Washington, February 2 : An experimental, non-invasive biomarker test has shown promise to accurately detect prostate cancer, more than any other screening method currently in use, say researchers.
Developed at the University of Michigan, the screening method is a simple urine test that detects the presence of four different RNA molecules.
During a study, this method accurately identified 80 percent of patients who were later found to have prostate cancer. Furthermore, it was 61 percent effective in ruling out disease in other study participants, say the researchers.
According to the researchers, this test is even more accurate than the newer PCA3 test, which screens for a molecule specific to prostate cancer.
"Relative to what is out there, this is the best test so far," said the study's lead author, Arul Chinnaiyan, director of the Michigan Center for Translational Pathology at the University of Michigan.
He says that the "first generation multiplex" biomarker test may be improved with the uncovering of further molecular causes of prostate cancer.
"We want to develop a test to allow physicians to predict whether their patients have prostate cancer that is so accurate a biopsy won't be needed to rule cancer out.
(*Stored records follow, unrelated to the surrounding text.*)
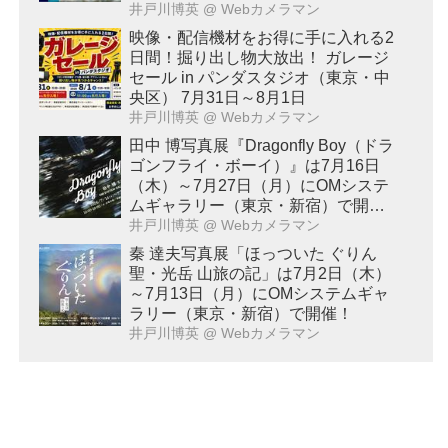
催！
井戸川博英
@ Webカメラマン
映像・配信機材をお得に手に入れる2
日間！掘り出し物大放出！ ガレージ
セール in パンダスタジオ（東京・中
央区） 7月31日～8月1日
井戸川博英
@ Webカメラマン
田中 博写真展『Dragonfly Boy（ドラ
ゴンフライ・ボーイ）』は7月16日
（木）～7月27日（月）にOMシステ
ムギャラリー（東京・新宿）で開
催！
井戸川博英
@ Webカメラマン
秦 達夫写真展「ほっついた ぐりん
聖・光岳 山旅の記」は7月2日（木）
～7月13日（月）にOMシステムギャ
ラリー（東京・新宿）で開催！
井戸川博英
@ Webカメラマン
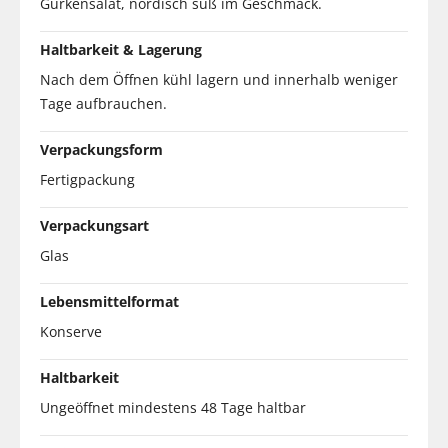
Gurkensalat, nordisch süß im Geschmack.
Haltbarkeit & Lagerung
Nach dem Öffnen kühl lagern und innerhalb weniger
Tage aufbrauchen.
Verpackungsform
Fertigpackung
Verpackungsart
Glas
Lebensmittelformat
Konserve
Haltbarkeit
Ungeöffnet mindestens 48 Tage haltbar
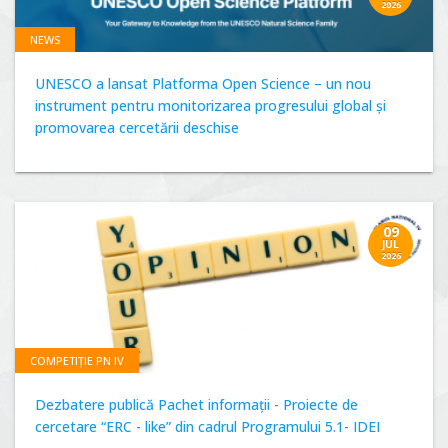
2026
NEWS
UNESCO a lansat Platforma Open Science – un nou
instrument pentru monitorizarea progresului global și
promovarea cercetării deschise
09
JUL
2026
COMPETIȚIE PN IV
Dezbatere publică Pachet informații - Proiecte de
cercetare “ERC - like” din cadrul Programului 5.1- IDEI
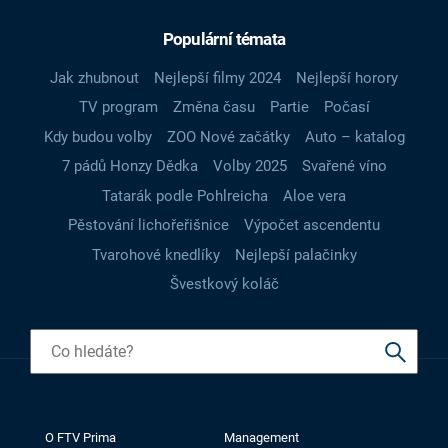
Populární témata
Jak zhubnout
Nejlepší filmy 2024
Nejlepší horory
TV program
Změna času
Partie
Počasí
Kdy budou volby
ZOO Nové začátky
Auto – katalog
7 pádů Honzy Dědka
Volby 2025
Svařené víno
Tatarák podle Pohlreicha
Aloe vera
Pěstování lichořeřišnice
Výpočet ascendentu
Tvarohové knedlíky
Nejlepší palačinky
Švestkový koláč
O FTV Prima
Management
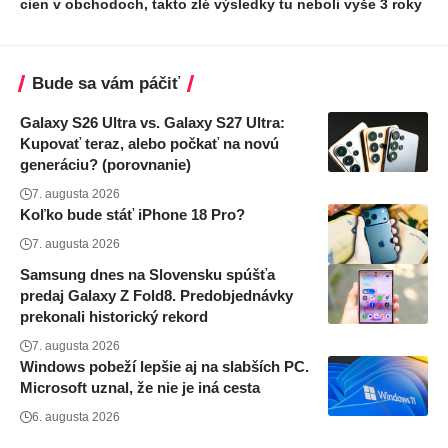
cien v obchodoch, takto zlé výsledky tu neboli vyše 3 roky
Bude sa vám páčiť
Galaxy S26 Ultra vs. Galaxy S27 Ultra:
Kupovať teraz, alebo počkať na novú
generáciu? (porovnanie)
7. augusta 2026
Koľko bude stáť iPhone 18 Pro?
7. augusta 2026
Samsung dnes na Slovensku spúšťa
predaj Galaxy Z Fold8. Predobjednávky
prekonali historický rekord
7. augusta 2026
Windows pobeží lepšie aj na slabších PC.
Microsoft uznal, že nie je iná cesta
6. augusta 2026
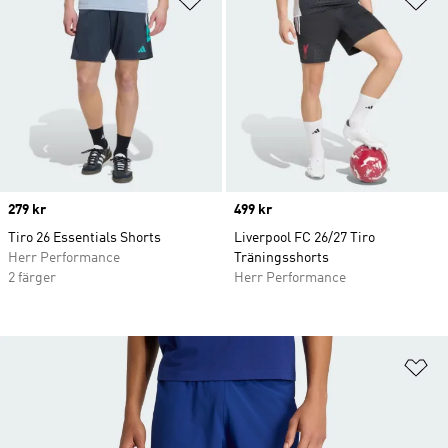
Price
279 kr
Price
499 kr
Tiro 26 Essentials Shorts
Liverpool FC 26/27 Tiro
Herr Performance
Träningsshorts
2 färger
Herr Performance
Lä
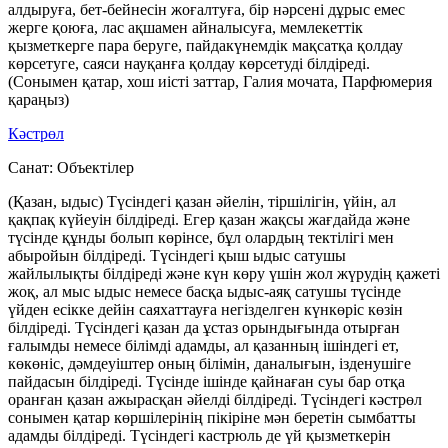
алдыруға, бет-бейнесін жоғалтуға, бір нәрсені дұрыс емес
жерге қоюға, лас ақшамен айналысуға, мемлекеттік
қызметкерге пара беруге, пайдакүнемдік мақсатқа қолдау
көрсетуге, саяси науқанға қолдау көрсетуді білдіреді.
(Сонымен қатар, хош иісті заттар, Галия мочата, Парфюмерия
қараңыз)
Кәстрөл
Санат:
Объектілер
(Қазан, ыдыс) Түсіндегі қазан әйелін, тіршілігін, үйін, ал
қақпақ күйеуін білдіреді. Егер қазан жақсы жағдайда және
түсінде құнды болып көрінсе, бұл олардың тектілігі мен
абыройын білдіреді. Түсіндегі қыш ыдыс сатушы
жайлылықты білдіреді және күн көру үшін жол жүрудің қажеті
жоқ, ал мыс ыдыс немесе басқа ыдыс-аяқ сатушы түсінде
үйден есікке дейін саяхаттауға негізделген күнкөріс көзін
білдіреді. Түсіндегі қазан да ұстаз орындығында отырған
ғалымды немесе білімді адамды, ал қазанның ішіндегі ет,
көкөніс, дәмдеуіштер оның білімін, даналығын, ізденушіге
пайдасын білдіреді. Түсінде ішінде қайнаған суы бар отқа
оранған қазан ажырасқан әйелді білдіреді. Түсіндегі кәстрөл
сонымен қатар көршілерінің пікіріне мән беретін сымбатты
адамды білдіреді. Түсіндегі кастрюль де үй қызметкерін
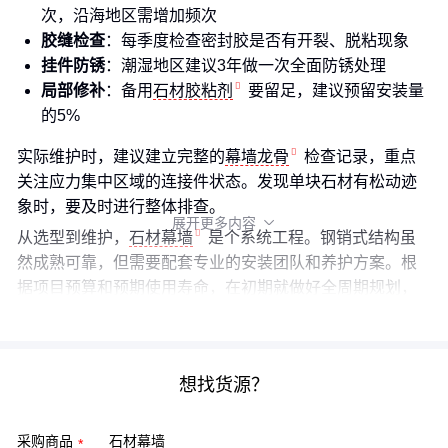
次，沿海地区需增加频次
胶缝检查
：每季度检查密封胶是否有开裂、脱粘现象
挂件防锈
：潮湿地区建议3年做一次全面防锈处理
局部修补
：备用
石材胶粘剂
要留足，建议预留安装量
的5%
实际维护时，建议建立完整的
幕墙龙骨
检查记录，重点
关注应力集中区域的连接件状态。发现单块石材有松动迹
象时，要及时进行整体排查。
展开更多内容

从选型到维护，
石材幕墙
是个系统工程。钢销式结构虽
然成熟可靠，但需要配套专业的安装团队和养护方案。根
据项目预算和预期使用寿命，在初期就做好全周期规划，
往往能避免后期90%的麻烦。
想找货源？
采购商品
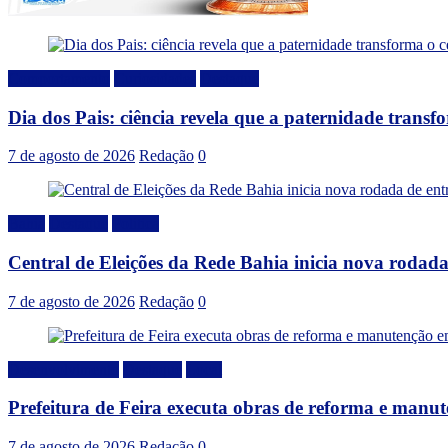
Comportamento
Curiosidades
Destaque
Dia dos Pais: ciência revela que a paternidade trans
7 de agosto de 2026
Redação
0
Bahia
Destaque
Politica
Central de Eleições da Rede Bahia inicia nova rodad
7 de agosto de 2026
Redação
0
Desenvolvimento
Destaque
Local
Prefeitura de Feira executa obras de reforma e manu
7 de agosto de 2026
Redação
0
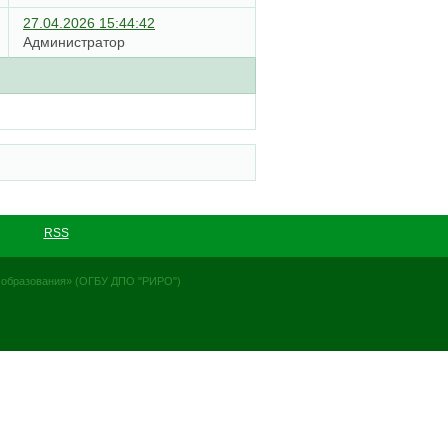
27.04.2026 15:44:42
Администратор
RSS
я образования» (ОГБУ ДПО "РИРО")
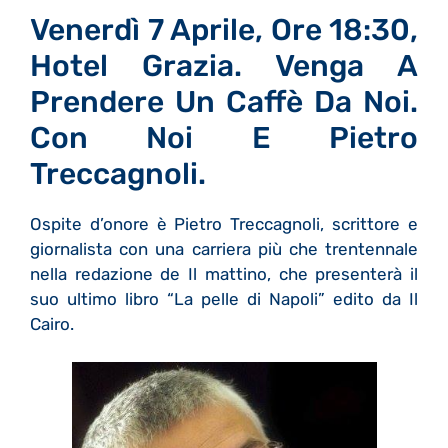
Venerdì 7 Aprile, Ore 18:30,
Hotel Grazia. Venga A
Prendere Un Caffè Da Noi.
Con Noi E Pietro
Treccagnoli.
Ospite d’onore è Pietro Treccagnoli, scrittore e
giornalista con una carriera più che trentennale
nella redazione de Il mattino, che presenterà il
suo ultimo libro “La pelle di Napoli” edito da Il
Cairo.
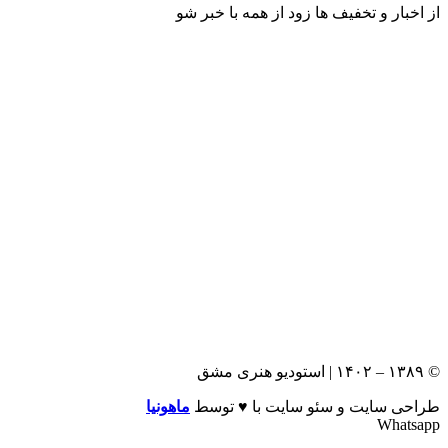
از اخبار و تخفیف ها زود از همه با خبر شو
© ۱۳۸۹ – ۱۴۰۲ | استودیو هنری مشق
طراحی سایت و سئو سایت با ♥️ ️توسط
ماهونیا
Whatsapp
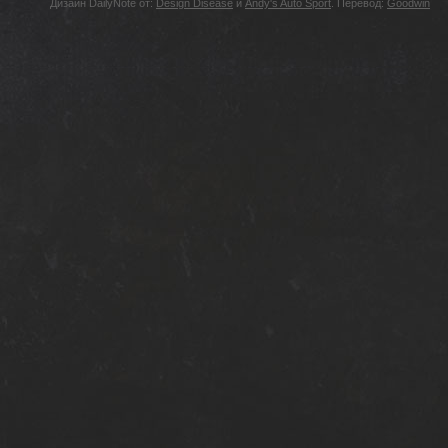
Дизайн DailyNote от:
Design Disease
и
Andy's Auto Sport
. Перевод:
Goodwin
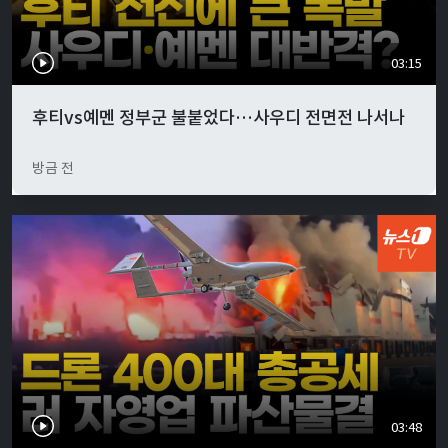
03:15
후티vs예멘 정부군 불붙었다…사우디 전면전 나서나
방금 전
03:48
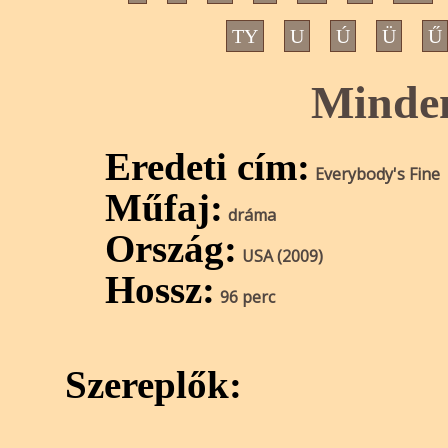
TY
U
Ú
Ü
Ű
Minde
Eredeti cím:
Everybody's Fine
Műfaj:
dráma
Ország:
USA (2009)
Hossz:
96 perc
Szereplők:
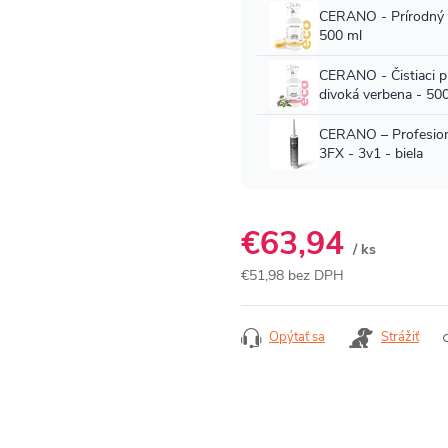
€63,94
/ ks
€51,98 bez DPH
Jednotková
cena:
Opýtať sa
Strážiť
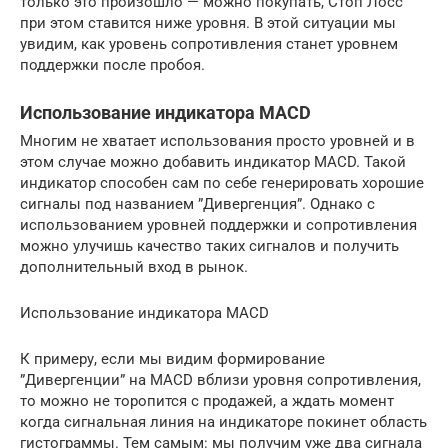
только это произошло — можно покупать, Стоп Лосс
при этом ставится ниже уровня. В этой ситуации мы
увидим, как уровень сопротивления станет уровнем
поддержки после пробоя.
Использование индикатора MACD
Многим не хватает использования просто уровней и в
этом случае можно добавить индикатор MACD. Такой
индикатор способен сам по себе генерировать хорошие
сигналы под названием ”Дивергенция”. Однако с
использованием уровней поддержки и сопротивления
можно улучишь качество таких сигналов и получить
дополнительный вход в рынок.
Использование индикатора MACD
К примеру, если мы видим формирование
”Дивергенции” на MACD вблизи уровня сопротивления,
то можно не торопится с продажей, а ждать момент
когда сигнальная линия на индикаторе покинет область
гистограммы. Тем самым: мы получим уже два сигнала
No test can do that now," Chinnaiyan said.
During the study, the researchers found that four biomarkers were significant predictors of prostate cancer, one of which was the PCA3 transcript expression.
When tested as individual biomarkers, three of them outperformed PSA, which had identified all of the men in the study as potentially positive for prostate cancer.
Chinnaiyan revealed that the combination of the four biomarkers achieved a specificity and positive predictive value of greater than 75 percent, which was five percent better than use of a PCA3 test alone.
The researcher said that specificity was the probability that a test would indicate a negative result if a person did not have a disease, and the positive predictive value was the proportion of patients with positive test results who were correctly diagnosed.
The study has been published in Cancer Research, a journal of the American Association for Cancer Research.